Cancer Manag Res. 2020 Sep 24:12:8965-8973. doi: 10.2147/CMAR.S270675. eCollection 2020.

Abstract

Purpose: To avoid misdiagnosis, clinicopathological features were analyzed in cases of cervical mucinous adenocarcinoma with solitary ovarian metastatic masses.

Patients and methods: Three cases misdiagnosed as primary ovarian adenocarcinoma before surgery were filtered from the database of the Cancer Hospital/Chinese Academy of Medical Sciences from January 1998 to December 2016. The clinical data were thoroughly collected and compared, and both frozen and paraffin-embedded pathological sections were reviewed by two expert pathologists.

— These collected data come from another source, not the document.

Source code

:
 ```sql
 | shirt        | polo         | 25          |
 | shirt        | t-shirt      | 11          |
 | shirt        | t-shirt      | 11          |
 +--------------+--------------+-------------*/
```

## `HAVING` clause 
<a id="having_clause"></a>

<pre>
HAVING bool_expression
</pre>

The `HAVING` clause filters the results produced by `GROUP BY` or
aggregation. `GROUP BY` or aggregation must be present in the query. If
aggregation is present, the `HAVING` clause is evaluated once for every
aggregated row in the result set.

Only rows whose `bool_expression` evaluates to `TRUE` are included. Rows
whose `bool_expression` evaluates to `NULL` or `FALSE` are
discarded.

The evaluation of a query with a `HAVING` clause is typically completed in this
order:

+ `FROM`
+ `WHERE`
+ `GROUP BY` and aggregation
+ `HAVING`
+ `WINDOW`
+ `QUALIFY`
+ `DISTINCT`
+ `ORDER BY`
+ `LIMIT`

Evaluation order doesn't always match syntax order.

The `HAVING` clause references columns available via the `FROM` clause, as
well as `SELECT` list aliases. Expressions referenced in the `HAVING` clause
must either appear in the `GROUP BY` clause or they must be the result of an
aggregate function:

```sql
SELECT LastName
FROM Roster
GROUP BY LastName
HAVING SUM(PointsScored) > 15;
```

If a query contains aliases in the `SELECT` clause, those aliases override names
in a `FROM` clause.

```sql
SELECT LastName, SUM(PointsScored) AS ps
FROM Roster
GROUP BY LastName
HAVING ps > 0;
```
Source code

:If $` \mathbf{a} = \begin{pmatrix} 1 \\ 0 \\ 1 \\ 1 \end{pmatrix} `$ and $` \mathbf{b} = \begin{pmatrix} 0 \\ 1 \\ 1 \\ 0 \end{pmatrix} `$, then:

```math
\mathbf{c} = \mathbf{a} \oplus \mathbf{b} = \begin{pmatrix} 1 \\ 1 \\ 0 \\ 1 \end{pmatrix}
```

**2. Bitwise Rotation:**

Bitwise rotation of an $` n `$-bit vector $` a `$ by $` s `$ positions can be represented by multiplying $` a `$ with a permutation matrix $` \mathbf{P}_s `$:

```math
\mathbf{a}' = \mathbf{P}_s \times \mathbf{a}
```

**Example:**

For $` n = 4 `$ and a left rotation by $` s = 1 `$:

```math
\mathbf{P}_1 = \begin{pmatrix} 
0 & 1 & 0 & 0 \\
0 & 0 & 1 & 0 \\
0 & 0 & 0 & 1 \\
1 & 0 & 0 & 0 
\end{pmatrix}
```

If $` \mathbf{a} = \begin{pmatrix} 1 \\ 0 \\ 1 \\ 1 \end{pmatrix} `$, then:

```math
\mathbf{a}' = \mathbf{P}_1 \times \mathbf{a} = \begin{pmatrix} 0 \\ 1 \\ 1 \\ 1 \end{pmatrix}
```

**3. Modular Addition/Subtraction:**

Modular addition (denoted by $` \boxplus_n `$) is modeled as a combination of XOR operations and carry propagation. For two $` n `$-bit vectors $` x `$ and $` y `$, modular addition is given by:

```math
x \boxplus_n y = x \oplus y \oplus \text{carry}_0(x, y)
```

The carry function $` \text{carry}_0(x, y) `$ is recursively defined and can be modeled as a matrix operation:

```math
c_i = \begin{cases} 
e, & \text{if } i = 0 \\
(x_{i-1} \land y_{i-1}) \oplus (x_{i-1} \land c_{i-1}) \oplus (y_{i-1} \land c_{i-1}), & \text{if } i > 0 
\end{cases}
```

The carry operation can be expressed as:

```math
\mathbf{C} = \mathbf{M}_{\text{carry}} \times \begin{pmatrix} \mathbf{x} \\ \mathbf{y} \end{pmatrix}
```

Results: None of the patients experienced cervical contact bleeding, and no typical cervical neoplasms were found. The cervical canals were slightly thickened in two patients, as detected by either palpation or imaging. The high-risk human papillomavirus (HPV) test results were all negative, and the thin-prep cytologic test (TCT) screened only one case of atypical glandular epithelial cells. All cases were indicative of higher serum CA19-9 levels (79.49-6124 U/mL). The ovarian masses showed no regular laterality, while they were all cystic or solid-cystic. Their pathological sections indicated a benign appearance of the capsule tissue with well-differentiated mucinous glands infiltrating the ovarian cortex with focal necrosis.

Conclusion: Attention should be paid to cervical examinations before and during surgery for cervical mucinous adenocarcinoma with a metastatic ovarian mass as the first manifestation. Such patients may gain a better prognosis after active treatment.

Keywords: cervical mucinous adenocarcinoma; clinicopathological feature; metastatic ovarian mucinous adenocarcinoma; misdiagnosis; occult primary lesion; solitary ovarian metastasis.